- EXTRAIT DU DOCUMENT -
******

Réagir à une situation de sexisme, de harcèlement sexuel ou de harcèlement moral

Étude de cas 1
Une situation d’agissement sexiste masqué

Alice arrive en salle de réunion, elle constate qu’il n’y a que des collègues femmes et lance sur le ton de l’humour : « Je ne savais pas que c’était une réunion tupperware ! » Quelques personnes de la salle rient un peu, mais Véronique réagit en lui disant sèchement : « Je crois que tu t’es trompée, ici on va travailler sur la stratégie marketing du nouveau produit. »

Comment peut-on qualifier cette situation ?

Dans cette situation, le propos d’Alice est directement lié au genre des personnes présentes à cette réunion. Même si elle n’en avait pas l’intention, le propos d’Alice est sexiste, car il sous-entend qu’un groupe de femmes qui se réunit dans une pièce va forcément parler d’autre chose que du travail. Même si Alice voulait être drôle et n’avait pas l’intention de blesser les femmes présentes, elle les ramène par son propos à un rôle de femme au foyer, de cuisinière qui ne parlerait que de ça.

Si en entrant dans cette salle de réunion Alice avait découvert un groupe d’hommes et qu’elle avait dit « Je ne savais pas qu’on était là pour un débrief du match PSG-OM d’hier soir ! », nous pourrions aussi considérer cela comme du sexisme. Il faut tout de même apporter un peu de nuance puisque les activités stéréotypées des hommes seront toujours mieux considérées, plus valorisées que celles des femmes.

Toujours est-il que par cette remarque, Alice sous-entend qu’un groupe de femmes qui se retrouve dans une salle de réunion ne parlera pas de travail, mais de choses qui ont trait aux femmes. Cette « blague » indique que les femmes ne sont pas sérieuses, ou qu’elles ne sont pas considérées sérieusement au travail. Qu’elle en ait eu l’intention ou non, Alice peut, avec cette « blague », créer un sentiment de dévalorisation, d’incompétence.

C’est aussi la répétition qui fait la violence du sexisme et qui finit par impacter les personnes qui y sont les plus sujettes : les femmes et les filles.

Pour Alice ce n’était qu’une blague à ce moment-là, pour les femmes de cette salle de réunion c’était peut- être la 3e remarque sexiste de la journée, la 15e de la semaine et la 200e du mois. Pour mesurer l’impact d’un propos ou d’un comportement sexiste ou de harcèlement, il est important d’aller au-delà des apparences. Il est possible de rire par réflexe ou habitude à une « blague » sexiste tout en étant mal à l’aise.

Comment réagir en tant que témoin ?

En entreprise, la majeure partie des comportements et propos sexistes existent sous forme d’humour. En tant que témoin vous avez plusieurs façons de réagir à ces situations en fonction de la sécurité dans laquelle vous vous trouvez (professionnelle, hiérarchique, physique, émotionnelle).

  1. Ne pas rire.
  2. Questionner le ressort humoristique de la blague pour que l’autrice ou l’auteur se rende compte du propos sexiste.

******

- CONSIGNES -
1) D'après l'étude de cas, pourquoi le propos d'Alice est-il sexiste même si elle n'en avait pas l'intention ? Répondez en une à trois phrases.
2) Relevez tous les types de sécurité que l'étude de cas mentionne pour déterminer comment un témoin peut réagir.
3) Les affirmations suivantes sont-elles conformes à l'étude de cas ? Pour chacune, répondez par oui ou par non, puis citez les mots du texte qui permettent de trancher.
(a) Quelques personnes présentes dans la salle rient un peu à la remarque d'Alice.
(b) En entreprise, la plupart des comportements et propos sexistes prennent la forme d'insultes directes.
(c) Les activités stéréotypées des hommes sont moins valorisées que celles des femmes.

******

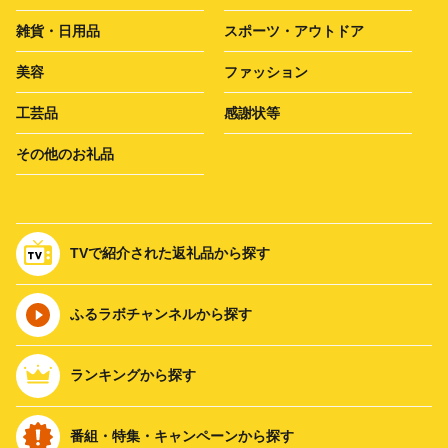
雑貨・日用品
スポーツ・アウトドア
美容
ファッション
工芸品
感謝状等
その他のお礼品
TVで紹介された返礼品から探す
ふるラボチャンネルから探す
ランキングから探す
番組・特集・キャンペーンから探す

******

- RÉPONSES SUCCESSIVES -
1) Le propos d'Alice sous-entend qu'un groupe de femmes réuni dans une pièce va forcément parler d'autre chose que du travail. Il ramène ainsi ces femmes à un rôle de femme au foyer, de cuisinière qui ne parlerait que de ça.

2)
- professionnelle
- hiérarchique
- physique
- émotionnelle

3)
(a) Oui : « Quelques personnes de la salle rient un peu ».
(b) Non : « En entreprise, la majeure partie des comportements et propos sexistes existent sous forme d’humour. »
(c) Non : « les activités stéréotypées des hommes seront toujours mieux considérées, plus valorisées que celles des femmes ».